AVAILABLE DATA —
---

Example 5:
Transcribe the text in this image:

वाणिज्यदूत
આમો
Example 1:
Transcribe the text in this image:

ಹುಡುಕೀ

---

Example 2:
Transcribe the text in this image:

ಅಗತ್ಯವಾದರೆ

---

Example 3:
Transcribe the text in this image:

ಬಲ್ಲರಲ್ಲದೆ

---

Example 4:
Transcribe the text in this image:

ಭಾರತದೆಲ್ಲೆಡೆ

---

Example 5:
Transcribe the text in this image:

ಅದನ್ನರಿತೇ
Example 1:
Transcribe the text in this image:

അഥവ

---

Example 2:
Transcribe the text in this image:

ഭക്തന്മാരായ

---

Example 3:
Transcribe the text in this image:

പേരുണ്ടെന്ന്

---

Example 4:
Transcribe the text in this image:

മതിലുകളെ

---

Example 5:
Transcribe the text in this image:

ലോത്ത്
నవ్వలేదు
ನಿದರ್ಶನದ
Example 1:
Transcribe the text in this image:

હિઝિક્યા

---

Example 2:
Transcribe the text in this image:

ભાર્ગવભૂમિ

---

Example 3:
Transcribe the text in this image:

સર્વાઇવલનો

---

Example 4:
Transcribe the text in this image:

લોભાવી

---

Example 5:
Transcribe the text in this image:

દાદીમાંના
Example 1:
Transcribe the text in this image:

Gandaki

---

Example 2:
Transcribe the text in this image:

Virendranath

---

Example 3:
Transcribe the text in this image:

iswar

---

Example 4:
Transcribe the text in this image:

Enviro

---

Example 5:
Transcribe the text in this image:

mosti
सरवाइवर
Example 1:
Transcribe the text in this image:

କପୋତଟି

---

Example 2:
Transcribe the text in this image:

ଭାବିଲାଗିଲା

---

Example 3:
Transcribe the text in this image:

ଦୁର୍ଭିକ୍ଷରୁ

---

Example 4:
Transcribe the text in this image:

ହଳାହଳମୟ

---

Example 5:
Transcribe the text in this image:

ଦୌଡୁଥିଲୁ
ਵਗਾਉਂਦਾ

INSTRUCTIONS FOR THE TASK — Transcribe each record above exactly. Skip none.

RESPONSE —
---

Example 5:
Transcribe the text in this image:

वाणिज्यदूत
આમો
Example 1:
Transcribe the text in this image:

ಹುಡುಕೀ

---

Example 2:
Transcribe the text in this image:

ಅಗತ್ಯವಾದರೆ

---

Example 3:
Transcribe the text in this image:

ಬಲ್ಲರಲ್ಲದೆ

---

Example 4:
Transcribe the text in this image:

ಭಾರತದೆಲ್ಲೆಡೆ

---

Example 5:
Transcribe the text in this image:

ಅದನ್ನರಿತೇ
Example 1:
Transcribe the text in this image:

അഥവ

---

Example 2:
Transcribe the text in this image:

ഭക്തന്മാരായ

---

Example 3:
Transcribe the text in this image:

പേരുണ്ടെന്ന്

---

Example 4:
Transcribe the text in this image:

മതിലുകളെ

---

Example 5:
Transcribe the text in this image:

ലോത്ത്
నవ్వలేదు
ನಿದರ್ಶನದ
Example 1:
Transcribe the text in this image:

હિઝિક્યા

---

Example 2:
Transcribe the text in this image:

ભાર્ગવભૂમિ

---

Example 3:
Transcribe the text in this image:

સર્વાઇવલનો

---

Example 4:
Transcribe the text in this image:

લોભાવી

---

Example 5:
Transcribe the text in this image:

દાદીમાંના
Example 1:
Transcribe the text in this image:

Gandaki

---

Example 2:
Transcribe the text in this image:

Virendranath

---

Example 3:
Transcribe the text in this image:

iswar

---

Example 4:
Transcribe the text in this image:

Enviro

---

Example 5:
Transcribe the text in this image:

mosti
सरवाइवर
Example 1:
Transcribe the text in this image:

କପୋତଟି

---

Example 2:
Transcribe the text in this image:

ଭାବିଲାଗିଲା

---

Example 3:
Transcribe the text in this image:

ଦୁର୍ଭିକ୍ଷରୁ

---

Example 4:
Transcribe the text in this image:

ହଳାହଳମୟ

---

Example 5:
Transcribe the text in this image:

ଦୌଡୁଥିଲୁ
ਵਗਾਉਂਦਾ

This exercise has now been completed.